En ces temps de pandémie, nous ne voulons pas être gouvernés par des militaires, mais par des civils. Nous ne sommes pas en guerre. Faire la guerre, c’est répondre à la violence par la violence. Comme le coronavirus n’a ni intention ni volonté de nuire, il n’a pas décidé de nous déclarer la guerre. Plutôt que de qualifier ce virus de « violent », disons qu’il est dangereux, mortel, redoutable, terrible, etc., ce serait plus juste que « violent ». Nous n’avons pas d’ennemi, mais il y a en ce moment des malades du Covid-19 qui souffrent terriblement, des professionnels épuisés, des personnes confinées en profonde détresse

La guerre n’est pas une calamité qui survient sans qu’on s’y attende, c’est une entreprise humaine de destruction. Les vraies guerres, la France les prépare et les entretient, par exemple en étant le troisième pays exportateur d’armes à l’étranger et en refusant de signer le TIAN (Traité d’interdiction des armes nucléaires).

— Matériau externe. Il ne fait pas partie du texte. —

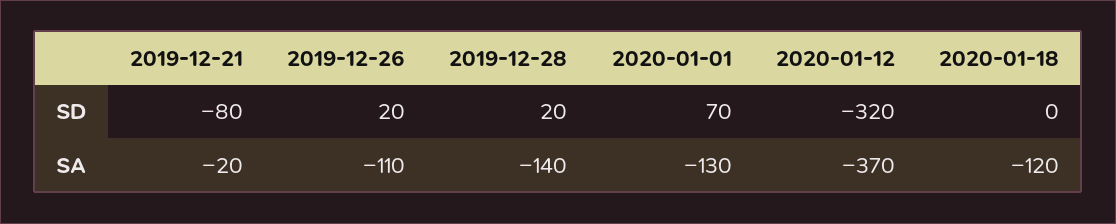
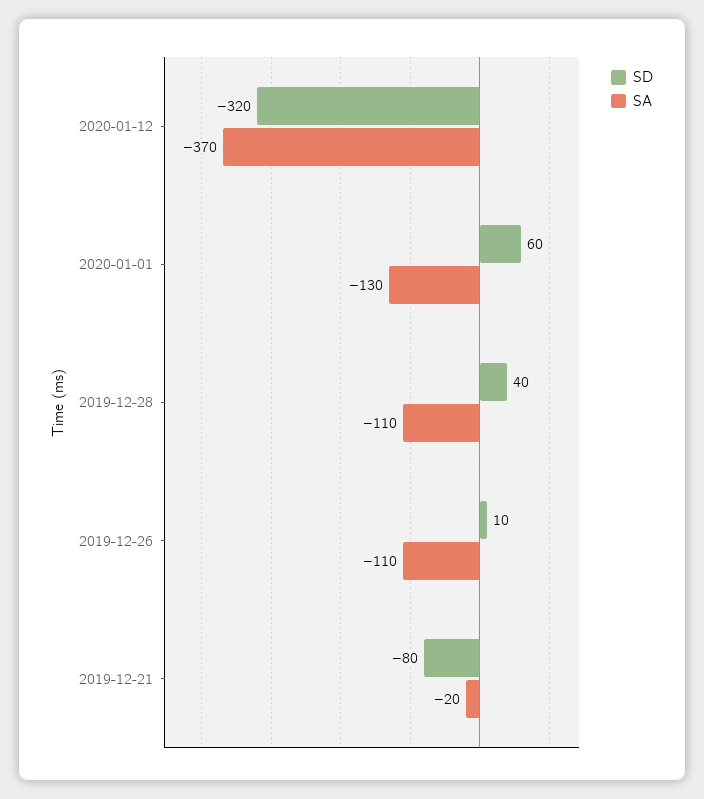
SD, 2019-12-26: 20 -> 10
SD, 2019-12-28: 20 -> 40
SD, 2020-01-01: 70 -> 60
SD, 2020-01-18: 0 -> none
SA, 2019-12-28: -140 -> -110
SA, 2020-01-18: -120 -> none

Il est temps de passer à une culture de non-violence

Il est temps de passer à une culture de non-violence. Alors que le Covid-19 est en passe de provoquer des dégâts sanitaires épouvantables dans les Ephad, les prisons, les campements de réfugiés, mais aussi dans les populations fragiles en Afrique, en Inde, dans la bande de Gaza…, ne faudrait-il pas envisager dès maintenant une solidarité concrète à leur égard ? Et puisque le confinement va durer au moins jusqu’à la fin avril, enterrons les métaphores guerrières, appliquons-nous plutôt à pacifier notre langage et nos relations, afin de préparer au mieux la sortie de crise. La violence mène toujours à des impasses, à des drames. La non-violence apprend à conjuguer ensemble démocratie, résistance, lutte pour la justice, solidarité, respect, responsabilité, cohérence, écoute, coopération et créativité.

Nous pensons que les autorités et la presse doivent démilitariser leur langage. Nous appelons également les pouvoirs publics à une convergence des compétences pour traverser l’actuelle crise sanitaire. La catastrophe sera sanitaire en même temps qu’elle sera économique et financière à l’échelle internationale. Ne soyons pas en guerre pour bâtir le « monde de demain », que nous voulons plus sobre en émissions de CO2, plus juste, plus solidaire, plus fraternel, dans lequel les plus fragiles, ici et là-bas, seront partie prenante des décisions qui concerneront tout le monde, et dans laquelle la défense de la vie sera prioritaire sur l’économie néolibérale.